* **What you will do**:
Determine how many lines in this listing contain the word "linecap" and report that number by itself.

Start of Block

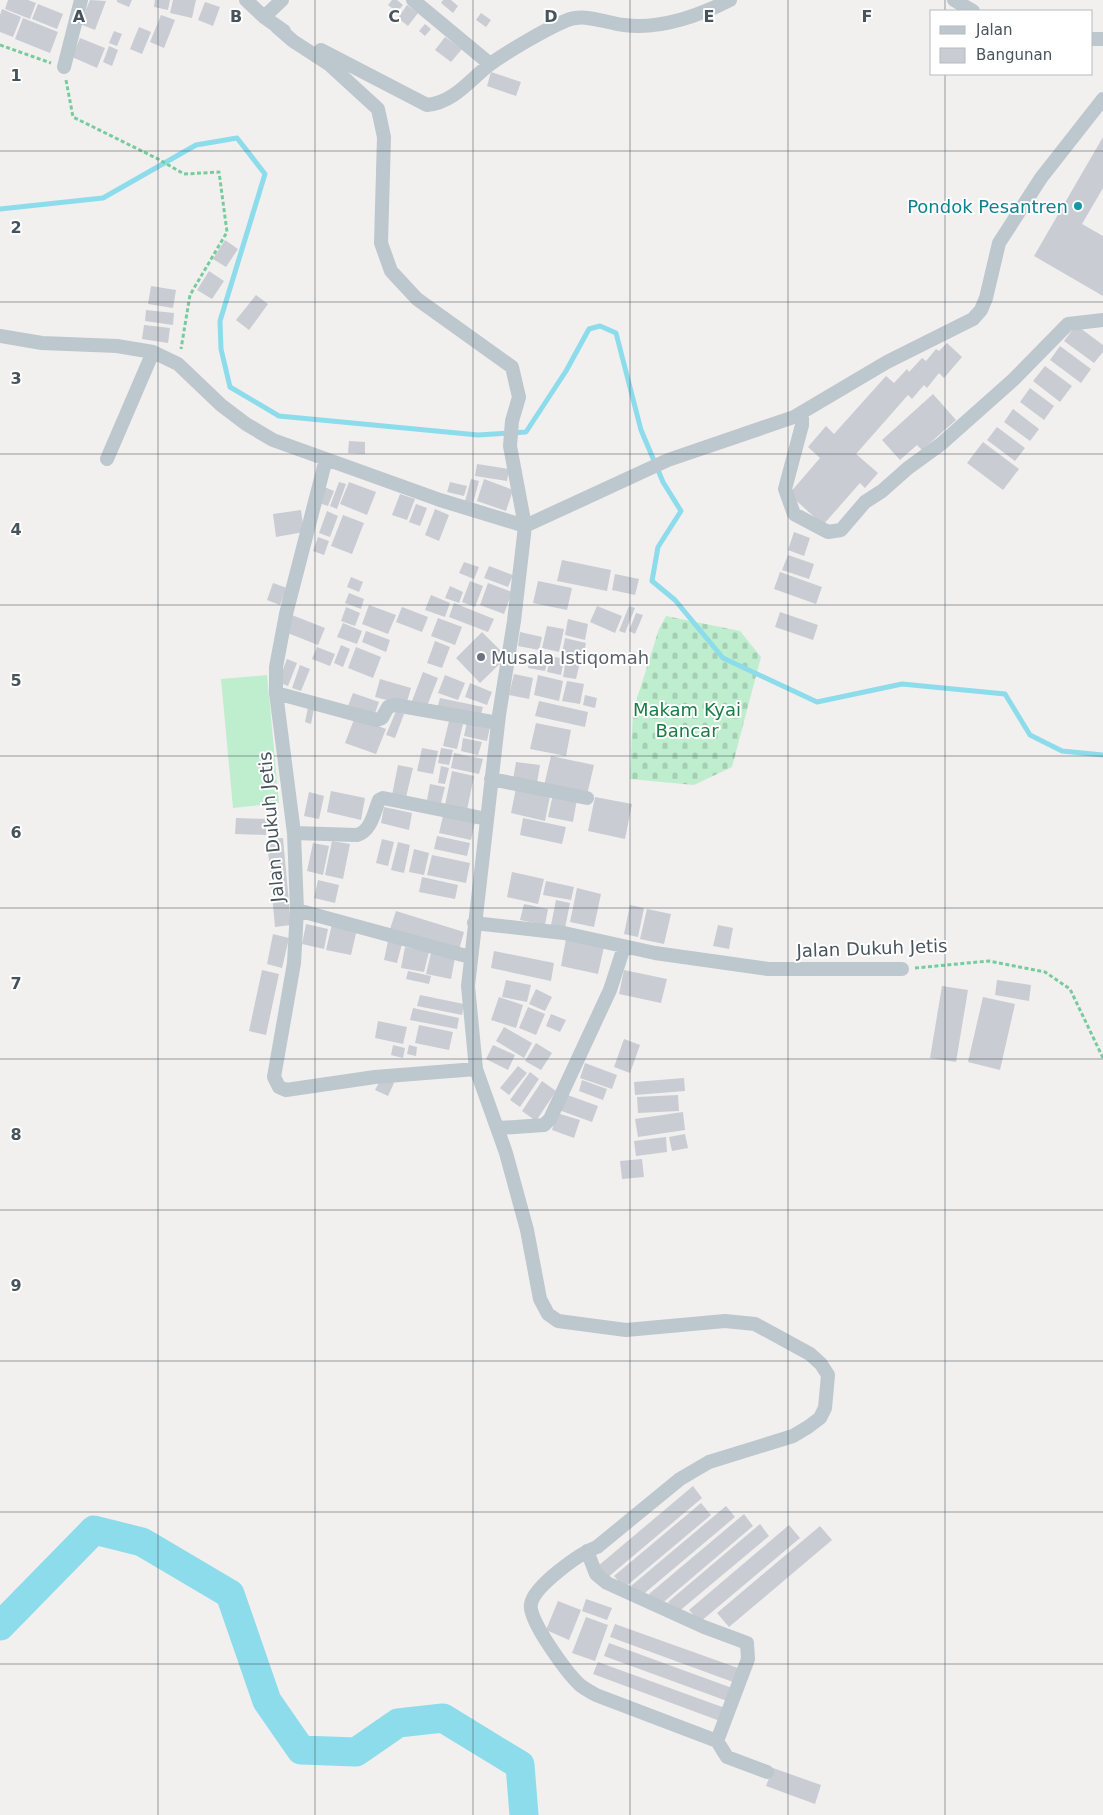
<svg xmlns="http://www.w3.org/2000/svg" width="1103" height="1815" font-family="'DejaVu Sans',sans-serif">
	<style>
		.cemetery { fill: url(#cemetery-stones) }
		.pitch { fill: #beeece }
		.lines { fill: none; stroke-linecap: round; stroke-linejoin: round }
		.stream { stroke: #8cdceb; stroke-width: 5 }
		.river { stroke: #8cdceb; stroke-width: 29 }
		.building { fill: #c9ccd2 }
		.path { stroke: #77cc9d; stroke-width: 3; stroke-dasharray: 4 2.5; stroke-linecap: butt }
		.minor { stroke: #bdc7ce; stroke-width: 14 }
		.grid { fill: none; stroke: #47545c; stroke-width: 1; stroke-opacity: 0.55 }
		.culture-dot { fill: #0f9aa8; stroke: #fff; stroke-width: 2 }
		.worship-dot { fill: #6b7280; stroke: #fff; stroke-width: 2 }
		.labels { text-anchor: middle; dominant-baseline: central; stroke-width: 4; stroke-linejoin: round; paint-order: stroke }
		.culture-label { font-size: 18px; fill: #0d838f; stroke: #fff; text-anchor: end }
		.worship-label { font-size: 18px; fill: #5b616d; stroke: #fff; text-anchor: start }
		.park-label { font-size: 18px; fill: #187d45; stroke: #fff }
		.street-label { font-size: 18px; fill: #47545c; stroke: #fff }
		.grid-label { font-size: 16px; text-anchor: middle; font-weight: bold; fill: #47545c; stroke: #fff; stroke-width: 4; stroke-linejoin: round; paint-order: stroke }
	</style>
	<defs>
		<pattern id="cemetery-stones" width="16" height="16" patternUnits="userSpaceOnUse" patternTransform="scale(1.25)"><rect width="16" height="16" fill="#beeece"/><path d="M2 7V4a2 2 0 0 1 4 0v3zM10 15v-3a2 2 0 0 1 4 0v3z" fill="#a5ceb3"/></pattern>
	</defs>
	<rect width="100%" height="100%" fill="#f2efef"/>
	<path class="cemetery" d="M 666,616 L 740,631 L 761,657 L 732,767 L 694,785 L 630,779 L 633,711 L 659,629 Z"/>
	<path class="pitch" d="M 267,675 L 279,803 L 233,808 L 221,679 Z"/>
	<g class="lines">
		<path class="stream" d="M 0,209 L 103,198 L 196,145 L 237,138 L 265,174 L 220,321 L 221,349 L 230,387 L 279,416 L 478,435 L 526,432 L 566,371 L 589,329 L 600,326 L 616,333 L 641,430 L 663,482 L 681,511 L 658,547 L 652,581 L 675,600 L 723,658 L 817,702 L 902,684 L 1005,694 L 1030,735 L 1062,751 L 1103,755"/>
		<path class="river" d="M 0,1626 L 94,1530 L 142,1542 L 230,1594 L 267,1701 L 301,1750 L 356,1752 L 398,1723 L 443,1718 L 520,1765 L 524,1815"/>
	</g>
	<path class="building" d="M 8,0 L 28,0 L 36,3 L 30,19 L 5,9 Z
		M 90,0 L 106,1 L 95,30 L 80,24 Z
		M 117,0 L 132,0 L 129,7 L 117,2 Z
		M 155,0 L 170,0 L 168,10 L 154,7 Z
		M 173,0 L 196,0 L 192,18 L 170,13 Z
		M 392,0 L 397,0 L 403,5 L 397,12 L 388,5 Z
		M 443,0 L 451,0 L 458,6 L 453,13 L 441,3 Z
		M 205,2 L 220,7 L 213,26 L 198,20 Z
		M 38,4 L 63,14 L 57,29 L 32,19 Z
		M 407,5 L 418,13 L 408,26 L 398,18 Z
		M 2,9 L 21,17 L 13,37 L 0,32 L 0,15 Z
		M 481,13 L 491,20 L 486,27 L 476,20 Z
		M 161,15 L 175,20 L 164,48 L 150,42 Z
		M 23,18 L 58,32 L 50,53 L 15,39 Z
		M 425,24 L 431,29 L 425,36 L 419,31 Z
		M 139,27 L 151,32 L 142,54 L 130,49 Z
		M 114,31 L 122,34 L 117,46 L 109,43 Z
		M 445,37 L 462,49 L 451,62 L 435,50 Z
		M 80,38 L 105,48 L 97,68 L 72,57 Z
		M 109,46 L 118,50 L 112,66 L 103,62 Z
		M 491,72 L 521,82 L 516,96 L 487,86 Z
		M 1103,137 L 1103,188 L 1082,224 L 1103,236 L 1103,296 L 1034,256 Z
		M 225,240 L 238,249 L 226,267 L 213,259 Z
		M 209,271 L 224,281 L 212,299 L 197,290 Z
		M 151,286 L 176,290 L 173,308 L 148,304 Z
		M 256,295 L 268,304 L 249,330 L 236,320 Z
		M 146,310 L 174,313 L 173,325 L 145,321 Z
		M 144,325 L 170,328 L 168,343 L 142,339 Z
		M 1076,325 L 1103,345 L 1103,352 L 1094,363 L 1064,341 Z
		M 947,343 L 962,357 L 944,378 L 939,373 L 927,388 L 924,385 L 912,399 L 908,395 L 856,454 L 878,473 L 865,488 L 860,483 L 823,525 L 789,494 L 820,458 L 808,447 L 826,426 L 834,434 L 886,376 L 894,383 L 907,369 L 909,372 L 922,358 L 926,361 L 936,349 L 939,351 Z
		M 1060,346 L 1091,369 L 1081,383 L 1050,360 Z
		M 1045,366 L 1072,386 L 1060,402 L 1033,381 Z
		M 1030,388 L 1054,406 L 1044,420 L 1020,402 Z
		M 933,394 L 956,420 L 922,450 L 917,445 L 900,460 L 882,440 Z
		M 1013,409 L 1039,429 L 1030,441 L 1004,422 Z
		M 997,427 L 1025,448 L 1015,461 L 987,440 Z
		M 349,441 L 365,442 L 365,454 L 348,453 Z
		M 983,442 L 1019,469 L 1003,490 L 967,463 Z
		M 477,464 L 509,469 L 507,481 L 475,476 Z
		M 471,479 L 479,481 L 473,503 L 465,501 Z
		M 484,479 L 513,490 L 506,511 L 477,501 Z
		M 339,482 L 346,484 L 337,509 L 330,506 Z
		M 349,482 L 376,492 L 367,515 L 340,504 Z
		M 450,482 L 467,486 L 464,496 L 447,492 Z
		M 322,486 L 334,491 L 328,506 L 316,502 Z
		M 400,494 L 415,499 L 407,520 L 392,515 Z
		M 416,504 L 427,508 L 420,526 L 409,522 Z
		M 435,509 L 449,515 L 439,541 L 425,535 Z
		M 301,510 L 304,532 L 276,537 L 273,514 Z
		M 327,511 L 338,516 L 330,537 L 319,533 Z
		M 343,515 L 364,523 L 352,554 L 331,546 Z
		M 794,532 L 810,538 L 804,556 L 788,550 Z
		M 318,537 L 329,541 L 324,555 L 313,551 Z
		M 788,555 L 814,564 L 809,579 L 782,570 Z
		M 562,560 L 611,570 L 607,591 L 557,581 Z
		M 464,562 L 479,567 L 474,579 L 459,573 Z
		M 489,566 L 513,575 L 508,587 L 484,578 Z
		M 780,572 L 822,587 L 816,604 L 774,589 Z
		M 615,574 L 639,579 L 635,595 L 612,590 Z
		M 351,577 L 363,582 L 359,592 L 347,587 Z
		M 470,581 L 483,586 L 475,607 L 462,602 Z
		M 538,581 L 572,588 L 567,610 L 533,603 Z
		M 273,583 L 287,588 L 280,605 L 267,600 Z
		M 488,583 L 512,592 L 504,614 L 480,605 Z
		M 450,586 L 463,592 L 459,603 L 445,598 Z
		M 349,593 L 364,599 L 361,609 L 345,603 Z
		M 431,595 L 450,603 L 445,617 L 425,610 Z
		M 454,603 L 494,619 L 488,632 L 449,617 Z
		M 369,605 L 396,615 L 388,634 L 362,624 Z
		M 597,606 L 622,616 L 615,633 L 590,622 Z
		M 629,606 L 635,608 L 625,633 L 619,631 Z
		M 346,607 L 360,613 L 355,626 L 341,621 Z
		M 402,607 L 428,617 L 422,632 L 396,622 Z
		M 780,612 L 818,625 L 813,640 L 775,627 Z
		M 636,613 L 643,615 L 635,634 L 629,631 Z
		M 292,615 L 325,628 L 318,645 L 285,632 Z
		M 438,618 L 462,627 L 455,645 L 431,636 Z
		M 568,619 L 588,624 L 585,640 L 565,635 Z
		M 343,623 L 362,631 L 357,644 L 337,637 Z
		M 547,626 L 564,629 L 559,652 L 542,648 Z
		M 366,631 L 390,640 L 386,652 L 362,642 Z
		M 482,632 L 507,657 L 480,683 L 456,658 Z
		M 520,632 L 542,637 L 539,650 L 518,646 Z
		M 565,638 L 586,643 L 583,658 L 562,653 Z
		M 435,641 L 450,647 L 442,668 L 427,663 Z
		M 341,645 L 350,649 L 343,667 L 334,663 Z
		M 317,647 L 335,654 L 330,666 L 312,659 Z
		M 356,647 L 381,657 L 373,678 L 348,668 Z
		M 531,652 L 549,656 L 545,671 L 528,668 Z
		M 551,656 L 564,659 L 561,675 L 547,672 Z
		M 287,659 L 297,663 L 288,686 L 278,682 Z
		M 566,659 L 580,662 L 576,679 L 563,677 Z
		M 300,665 L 310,669 L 301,691 L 292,688 Z
		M 423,672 L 438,678 L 427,706 L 412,701 Z
		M 514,674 L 533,678 L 529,699 L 509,695 Z
		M 445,675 L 465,683 L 458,700 L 438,693 Z
		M 538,675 L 563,681 L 559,701 L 534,695 Z
		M 380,679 L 411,688 L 406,705 L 375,697 Z
		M 567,681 L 584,684 L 580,704 L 562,701 Z
		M 470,683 L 492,692 L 487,705 L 465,697 Z
		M 353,693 L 379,702 L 374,716 L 348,706 Z
		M 585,695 L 597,698 L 595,708 L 583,705 Z
		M 440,698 L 483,707 L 480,718 L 437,709 Z
		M 539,701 L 588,712 L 585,727 L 535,716 Z
		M 308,707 L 314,708 L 311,724 L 305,722 Z
		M 396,711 L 404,714 L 395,738 L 386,735 Z
		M 355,717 L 386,729 L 376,754 L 345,743 Z
		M 449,721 L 463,724 L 457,749 L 443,746 Z
		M 467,722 L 490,727 L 487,741 L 464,736 Z
		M 536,723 L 571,730 L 566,756 L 530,749 Z
		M 463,738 L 482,742 L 478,755 L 461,751 Z
		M 422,748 L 438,751 L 433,774 L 417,771 Z
		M 441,748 L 453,750 L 449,765 L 438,763 Z
		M 454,753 L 483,759 L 479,774 L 451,768 Z
		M 551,756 L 594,765 L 587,795 L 544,786 Z
		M 516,762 L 540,765 L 537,783 L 513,780 Z
		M 398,765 L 413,768 L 406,797 L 392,795 Z
		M 441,766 L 449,768 L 445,784 L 438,783 Z
		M 452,771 L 474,776 L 467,810 L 445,805 Z
		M 430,784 L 445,787 L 441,803 L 427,800 Z
		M 516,788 L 550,796 L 545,821 L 511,813 Z
		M 331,791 L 365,798 L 361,820 L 327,812 Z
		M 309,792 L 324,796 L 319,819 L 304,816 Z
		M 553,794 L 577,799 L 573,822 L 548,817 Z
		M 595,797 L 632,804 L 625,839 L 588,831 Z
		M 384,807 L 412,813 L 409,830 L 381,823 Z
		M 443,816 L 475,822 L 471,840 L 439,833 Z
		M 236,818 L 267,819 L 266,835 L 235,834 Z
		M 523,818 L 566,827 L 562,844 L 520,835 Z
		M 437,836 L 470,843 L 467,856 L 434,849 Z
		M 283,838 L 291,925 L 275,927 L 267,839 Z
		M 382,839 L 394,842 L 388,866 L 376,863 Z
		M 332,841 L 350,844 L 343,879 L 325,875 Z
		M 398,842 L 410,845 L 404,873 L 391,870 Z
		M 313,843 L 329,846 L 323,875 L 307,871 Z
		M 414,849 L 429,853 L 424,875 L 409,872 Z
		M 432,855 L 470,863 L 466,883 L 427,875 Z
		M 512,872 L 544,879 L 538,904 L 507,897 Z
		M 422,877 L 458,885 L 455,899 L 419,892 Z
		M 318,880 L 339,885 L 335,903 L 314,898 Z
		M 546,881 L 574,887 L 571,900 L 543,895 Z
		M 577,888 L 601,894 L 594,927 L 570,922 Z
		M 556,900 L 570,903 L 565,928 L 551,925 Z
		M 524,904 L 548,909 L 545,925 L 520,920 Z
		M 630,905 L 644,908 L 638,937 L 624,934 Z
		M 647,909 L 671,914 L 664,944 L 640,939 Z
		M 396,911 L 464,932 L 459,950 L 390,929 Z
		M 306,924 L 328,929 L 324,949 L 302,944 Z
		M 332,924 L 357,929 L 351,955 L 326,950 Z
		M 718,925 L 733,928 L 729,949 L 713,946 Z
		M 273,934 L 289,938 L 282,968 L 267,964 Z
		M 566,939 L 604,947 L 598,974 L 561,966 Z
		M 388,941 L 402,944 L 397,963 L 384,960 Z
		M 405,947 L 429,952 L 424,972 L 401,968 Z
		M 494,951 L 554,963 L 551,981 L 491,968 Z
		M 431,953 L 455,958 L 451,979 L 426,974 Z
		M 262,970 L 279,974 L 266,1035 L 249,1031 Z
		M 624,970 L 667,979 L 661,1003 L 619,994 Z
		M 408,971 L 431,976 L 429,984 L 406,979 Z
		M 506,980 L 531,985 L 527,1002 L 502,997 Z
		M 997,980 L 1031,985 L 1029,1001 L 995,995 Z
		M 942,986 L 968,990 L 956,1062 L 930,1058 Z
		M 536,989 L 552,997 L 545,1011 L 529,1004 Z
		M 420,995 L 464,1004 L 462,1015 L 417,1006 Z
		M 499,997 L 523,1005 L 516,1028 L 491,1020 Z
		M 983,997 L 1015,1004 L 1000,1070 L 968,1062 Z
		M 528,1007 L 545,1014 L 536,1035 L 519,1028 Z
		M 413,1008 L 459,1018 L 457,1029 L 410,1020 Z
		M 551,1014 L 566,1020 L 560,1032 L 546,1026 Z
		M 378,1021 L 407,1027 L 403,1044 L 375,1038 Z
		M 419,1025 L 453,1032 L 449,1050 L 415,1043 Z
		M 504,1027 L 532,1043 L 524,1058 L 496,1041 Z
		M 624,1039 L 640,1045 L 630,1073 L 614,1067 Z
		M 536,1043 L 552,1053 L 541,1070 L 525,1061 Z
		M 393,1045 L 405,1048 L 403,1058 L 391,1055 Z
		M 409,1045 L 417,1047 L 416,1056 L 407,1054 Z
		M 493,1045 L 515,1055 L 508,1070 L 486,1059 Z
		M 585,1063 L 617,1075 L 612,1089 L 580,1078 Z
		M 518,1066 L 527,1073 L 509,1095 L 500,1088 Z
		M 530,1072 L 539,1079 L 520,1107 L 510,1100 Z
		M 382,1077 L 394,1083 L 388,1096 L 375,1090 Z
		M 684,1078 L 685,1091 L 635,1095 L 634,1082 Z
		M 582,1080 L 607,1089 L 603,1100 L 579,1091 Z
		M 542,1081 L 556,1091 L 536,1121 L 522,1111 Z
		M 562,1093 L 598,1106 L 592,1122 L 556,1109 Z
		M 678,1095 L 679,1111 L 638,1113 L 637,1097 Z
		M 683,1112 L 685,1130 L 638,1137 L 635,1119 Z
		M 557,1113 L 580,1120 L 574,1138 L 552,1130 Z
		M 685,1134 L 688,1148 L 672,1151 L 669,1137 Z
		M 666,1137 L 667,1152 L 636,1156 L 634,1141 Z
		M 642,1159 L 644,1177 L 622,1179 L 620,1161 Z
		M 693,1486 L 702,1498 L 607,1578 L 598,1566 Z
		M 701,1503 L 711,1515 L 624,1588 L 614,1576 Z
		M 726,1506 L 735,1517 L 640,1597 L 631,1586 Z
		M 744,1514 L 753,1526 L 659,1606 L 649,1594 Z
		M 760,1524 L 769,1536 L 677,1613 L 668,1602 Z
		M 789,1525 L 800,1538 L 700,1622 L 689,1610 Z
		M 820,1526 L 832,1540 L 729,1627 L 717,1613 Z
		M 586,1599 L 612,1608 L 607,1620 L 582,1611 Z
		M 558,1601 L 581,1610 L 569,1640 L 546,1630 Z
		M 586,1617 L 608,1625 L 595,1661 L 572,1653 Z
		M 615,1624 L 738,1668 L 733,1682 L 610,1637 Z
		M 609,1643 L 732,1688 L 727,1701 L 604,1656 Z
		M 598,1662 L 725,1708 L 720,1721 L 593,1674 Z
		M 773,1768 L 821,1785 L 815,1804 L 766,1786 Z"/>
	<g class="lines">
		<path class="path" d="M 0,45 L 51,63
			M 66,80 L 73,117 L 158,159 L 184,174 L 219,172 L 227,232 L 190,295 L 181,349
			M 915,968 L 989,961 L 1045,972 L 1070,989 L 1103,1058"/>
		<path class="minor" d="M 246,0 L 264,17 L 284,31
			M 413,0 L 490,64
			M 954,0 L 973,11
			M 264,17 L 282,0
			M 277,27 L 293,41 L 330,65 L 378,109 L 384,137 L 381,243 L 391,271 L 417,299 L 512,367 L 519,397 L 512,421 L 510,446 L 525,526 L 514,621 L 499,715 L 468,986 L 476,1069 L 506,1153 L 527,1230 L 540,1299 L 548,1314 L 558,1321 L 626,1330 L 725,1321 L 755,1324 L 810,1354 L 821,1364 L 828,1375 L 825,1408 L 820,1418 L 808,1427 L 793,1436 L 709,1462 L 680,1479 L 597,1547 C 580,1553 534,1586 531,1604 C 527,1619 568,1674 580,1685 C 585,1689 591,1692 596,1695 L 717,1741
			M 1092,39 L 1103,39
			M 321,50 L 427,105 C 453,103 470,80 489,65 C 507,52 544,30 565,21 C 584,12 605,23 624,25 C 659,30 700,15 730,0
			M 64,67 L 81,0
			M 0,336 L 42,343 L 117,346 L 153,352 L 178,364 L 221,405 L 246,424 L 273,440 L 440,500 L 525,526
			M 802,413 L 802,425 L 785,489 L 794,514 L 828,532 L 841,530 L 865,502 L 882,491 L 908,468 L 941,444 L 1013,380 L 1068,324 L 1103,320
			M 107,459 L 153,352
			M 326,459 L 286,614 L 276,667 L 276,693 L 294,833 L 297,910 L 294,963 L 274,1077 L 279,1087 L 286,1090 L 375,1077 L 476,1069
			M 525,526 L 668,460 L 794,417 L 887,362 L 973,319 L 981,310 L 986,298 L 999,243 L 1041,178 L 1103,99
			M 276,693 L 376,720 L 382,718 L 388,707 L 395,705 L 498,723
			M 491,779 L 587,798
			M 294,833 L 357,835 C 371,831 374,813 379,800 L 383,798 L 487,819
			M 297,910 L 470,957
			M 474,923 L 564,933 L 655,953 L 768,969 L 902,969
			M 499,1128 L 544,1125 L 550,1119 L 610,990 L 624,947
			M 587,1551 L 596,1574 L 607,1583 L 704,1627 L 747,1643 L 748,1659 L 717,1741 L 727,1757 L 767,1772"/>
	</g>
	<path class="grid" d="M 158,0 L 158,1815M 315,0 L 315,1815M 473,0 L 473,1815M 630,0 L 630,1815M 788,0 L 788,1815M 945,0 L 945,11M 945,74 L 945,1815M 0,151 L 1103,151M 0,302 L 1103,302M 0,454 L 1103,454M 0,605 L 1103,605M 0,756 L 1103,756M 0,908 L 1103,908M 0,1059 L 1103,1059M 0,1210 L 1103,1210M 0,1361 L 1103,1361M 0,1512 L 1103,1512M 0,1664 L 1103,1664"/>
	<circle class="culture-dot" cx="1078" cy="206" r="5"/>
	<circle class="worship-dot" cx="481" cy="657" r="5"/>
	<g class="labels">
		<g class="culture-label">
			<text x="1068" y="206">Pondok Pesantren</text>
		</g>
		<g class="worship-label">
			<text x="491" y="657">Musala Istiqomah</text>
		</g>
		<g class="park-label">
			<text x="687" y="709">Makam Kyai<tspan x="687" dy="21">Bancar</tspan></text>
		</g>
		<g class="street-label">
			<text transform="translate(271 827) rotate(-95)">Jalan Dukuh Jetis</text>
			<text transform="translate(872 948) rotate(-2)">Jalan Dukuh Jetis</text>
		</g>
	</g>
	<g class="grid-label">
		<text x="79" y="22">A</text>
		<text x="236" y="22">B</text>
		<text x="394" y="22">C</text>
		<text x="551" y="22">D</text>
		<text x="709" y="22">E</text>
		<text x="867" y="22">F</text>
		<text x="16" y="81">1</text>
		<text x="16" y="233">2</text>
		<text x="16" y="384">3</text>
		<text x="16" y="535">4</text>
		<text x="16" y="686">5</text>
		<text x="16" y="838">6</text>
		<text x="16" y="989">7</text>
		<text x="16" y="1140">8</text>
		<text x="16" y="1291">9</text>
	</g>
	<rect x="930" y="10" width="162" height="65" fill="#ffffff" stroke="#b5bbbe"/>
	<rect x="940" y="26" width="25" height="8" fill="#bdc7ce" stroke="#b5bbbe"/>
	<text x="976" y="35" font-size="15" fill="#47545c">Jalan</text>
	<rect x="940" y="48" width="25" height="15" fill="#c9ccd2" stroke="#b5bbbe"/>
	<text x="976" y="60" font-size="15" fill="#47545c">Bangunan</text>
</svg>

End of Block

* **Expected answer**:
2